* _WORK TO COMPLETE_
For this exercise, copy all the data exactly and include none of the pictures.

---+---

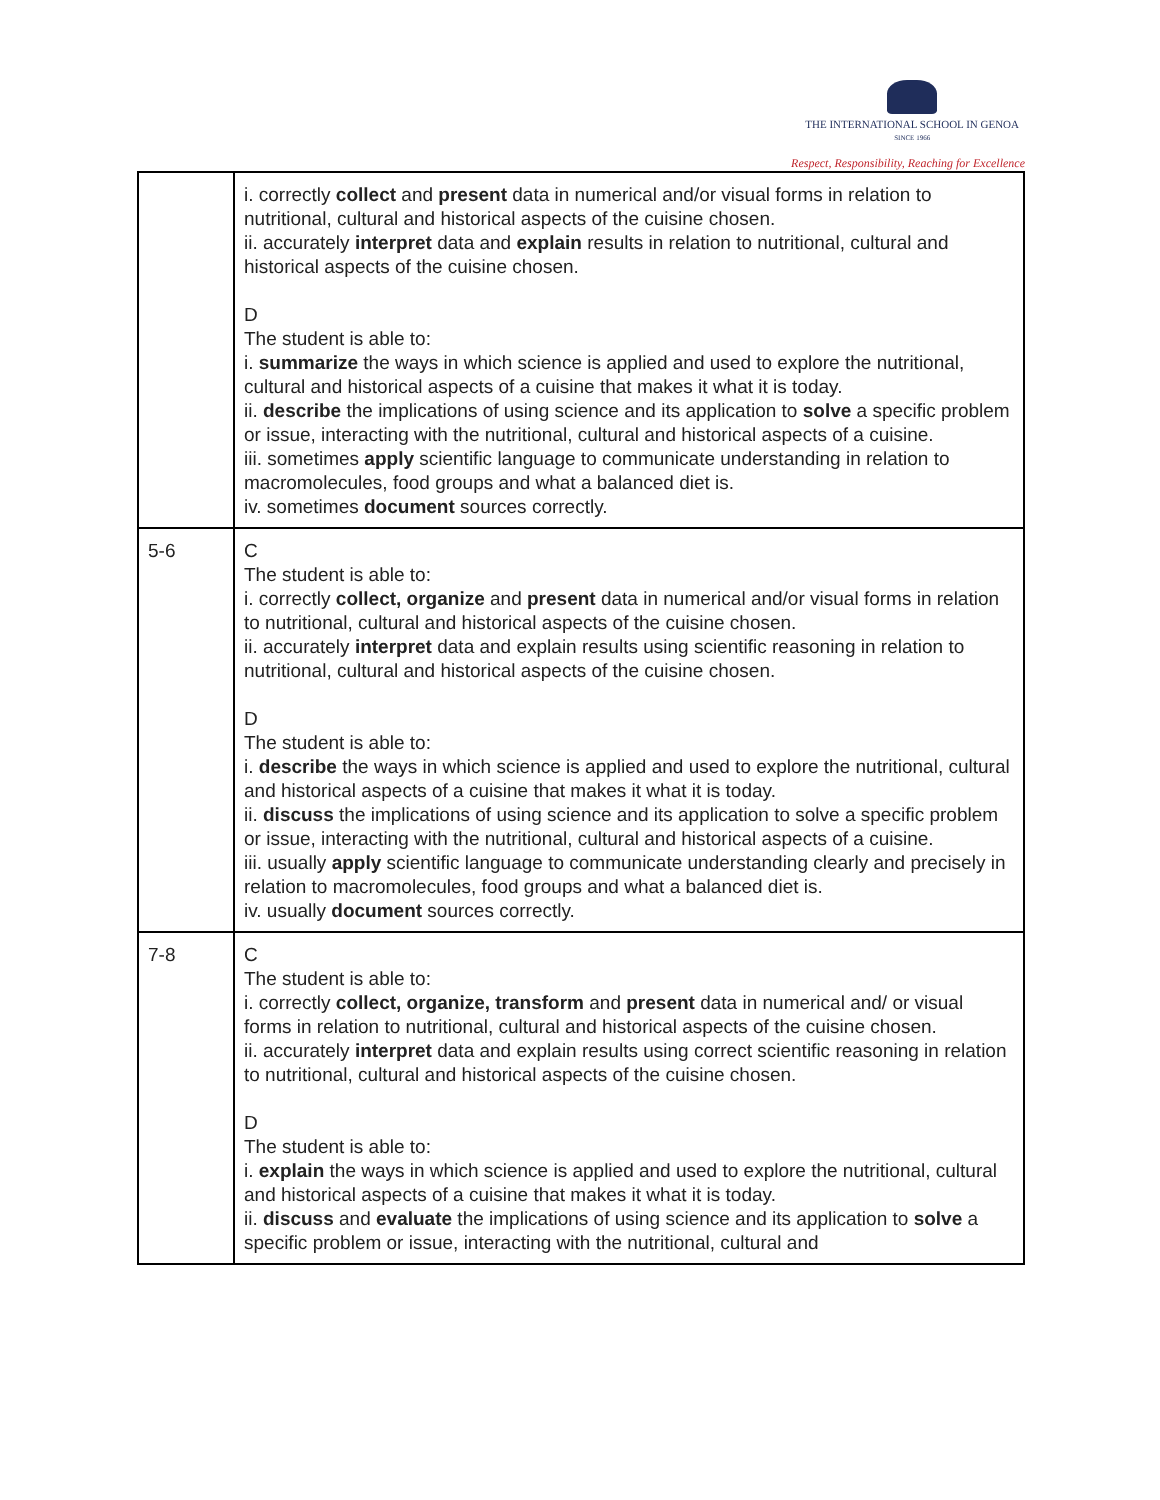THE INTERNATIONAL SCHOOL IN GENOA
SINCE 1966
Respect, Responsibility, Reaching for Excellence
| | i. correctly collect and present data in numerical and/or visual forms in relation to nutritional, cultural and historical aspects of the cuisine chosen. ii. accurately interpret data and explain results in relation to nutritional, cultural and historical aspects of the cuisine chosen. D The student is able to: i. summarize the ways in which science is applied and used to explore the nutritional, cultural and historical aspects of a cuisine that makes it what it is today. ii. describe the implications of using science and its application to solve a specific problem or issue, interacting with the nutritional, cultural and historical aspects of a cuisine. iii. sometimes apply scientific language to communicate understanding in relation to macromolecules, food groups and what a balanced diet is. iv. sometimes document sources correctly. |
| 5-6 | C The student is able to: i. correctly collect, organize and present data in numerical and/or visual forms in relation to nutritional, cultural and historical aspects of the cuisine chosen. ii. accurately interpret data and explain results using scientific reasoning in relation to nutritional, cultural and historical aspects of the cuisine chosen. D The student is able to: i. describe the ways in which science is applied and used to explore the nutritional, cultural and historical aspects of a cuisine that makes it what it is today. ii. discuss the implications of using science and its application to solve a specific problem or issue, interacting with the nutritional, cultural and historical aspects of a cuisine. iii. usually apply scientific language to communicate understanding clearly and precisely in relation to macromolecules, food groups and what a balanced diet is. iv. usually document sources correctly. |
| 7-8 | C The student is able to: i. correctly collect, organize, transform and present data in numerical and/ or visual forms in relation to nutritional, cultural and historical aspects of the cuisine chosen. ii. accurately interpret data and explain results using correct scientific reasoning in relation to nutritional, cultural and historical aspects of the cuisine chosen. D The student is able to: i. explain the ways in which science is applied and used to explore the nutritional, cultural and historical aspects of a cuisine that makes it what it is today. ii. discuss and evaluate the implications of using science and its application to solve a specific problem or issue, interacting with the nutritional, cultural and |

---+---

* _FINISHED TASK_
THE INTERNATIONAL SCHOOL IN GENOA
SINCE 1966
Respect, Responsibility, Reaching for Excellence
| | i. correctly collect and present data in numerical and/or visual forms in relation to nutritional, cultural and historical aspects of the cuisine chosen. ii. accurately interpret data and explain results in relation to nutritional, cultural and historical aspects of the cuisine chosen. D The student is able to: i. summarize the ways in which science is applied and used to explore the nutritional, cultural and historical aspects of a cuisine that makes it what it is today. ii. describe the implications of using science and its application to solve a specific problem or issue, interacting with the nutritional, cultural and historical aspects of a cuisine. iii. sometimes apply scientific language to communicate understanding in relation to macromolecules, food groups and what a balanced diet is. iv. sometimes document sources correctly. |
| 5-6 | C The student is able to: i. correctly collect, organize and present data in numerical and/or visual forms in relation to nutritional, cultural and historical aspects of the cuisine chosen. ii. accurately interpret data and explain results using scientific reasoning in relation to nutritional, cultural and historical aspects of the cuisine chosen. D The student is able to: i. describe the ways in which science is applied and used to explore the nutritional, cultural and historical aspects of a cuisine that makes it what it is today. ii. discuss the implications of using science and its application to solve a specific problem or issue, interacting with the nutritional, cultural and historical aspects of a cuisine. iii. usually apply scientific language to communicate understanding clearly and precisely in relation to macromolecules, food groups and what a balanced diet is. iv. usually document sources correctly. |
| 7-8 | C The student is able to: i. correctly collect, organize, transform and present data in numerical and/ or visual forms in relation to nutritional, cultural and historical aspects of the cuisine chosen. ii. accurately interpret data and explain results using correct scientific reasoning in relation to nutritional, cultural and historical aspects of the cuisine chosen. D The student is able to: i. explain the ways in which science is applied and used to explore the nutritional, cultural and historical aspects of a cuisine that makes it what it is today. ii. discuss and evaluate the implications of using science and its application to solve a specific problem or issue, interacting with the nutritional, cultural and |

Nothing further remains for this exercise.